According to Wikipedia, the angle between two complex vectors $u$ and $v$ in the Vector Space $\mathbb C^n$ over $\mathbb C$ is given by $$\theta=\cos^{-1}\left(\frac{\operatorname{Re}(u\cdot v)}{\|u\|\|v\|}\right)$$
I was just wondering:
- Where is the formula derived from? (For example, the real counterpart is derived from the Law of Cosines). So, I'm just wondering how was the formula obtained, or was it just defined to be that way?
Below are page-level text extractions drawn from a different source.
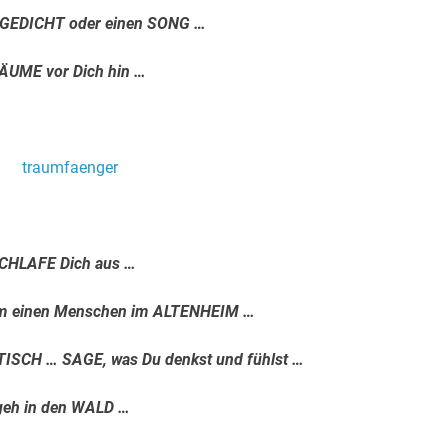
n GEDICHT oder einen SONG …
ÄUME vor Dich hin …
.
.
CHLAFE Dich aus …
 einen Menschen im ALTENHEIM …
 TISCH … SAGE, was Du denkst und fühlst …
geh in den WALD …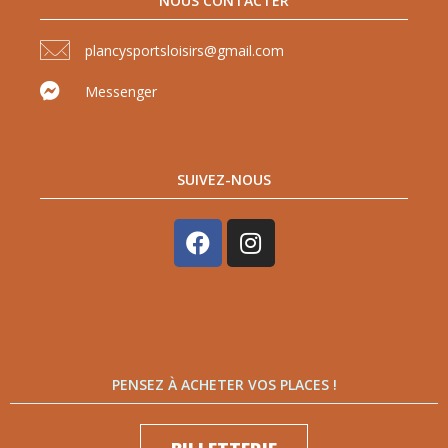
NOUS CONTACTER
plancysportsloisirs@gmail.com
Messenger
SUIVEZ-NOUS
PENSEZ À ACHETER VOS PLACES !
- If the latter case above was true, then why can't the angle be defined this way: $$\theta=\cos^{-1}\left(\frac{|(u\cdot v)|}{\|u\|\|v\|}\right)$$
It is just defined that way.
To elaborate on an aspect of dezdichado's comment, note that if $n=1$ and $u=a+bi$ and $v=c+di$ (with $a,b,c,d$ real) then - noting that Wikipedia's definition of $\cdot$ puts a complex conjugate on the entries of the second argument - $\operatorname{Re}(u \cdot v) = ac+bd$ is the usual real inner product of $(a,b)$ and $(c,d)$ in $\mathbb{R}^2$ while $|u \cdot v| = \sqrt{(ac+bd)^2 + (bc-ad)^2}$ is not.
So, for example, with Wikipedia's definition, the angle between $1$ and $i$ in $\mathbb{C}$ is $\arccos(0) = \pi/2$, as one might expect (and not $\arccos(1) = 0$, as you would get with the proposed formula with $|u \cdot v|$ in it).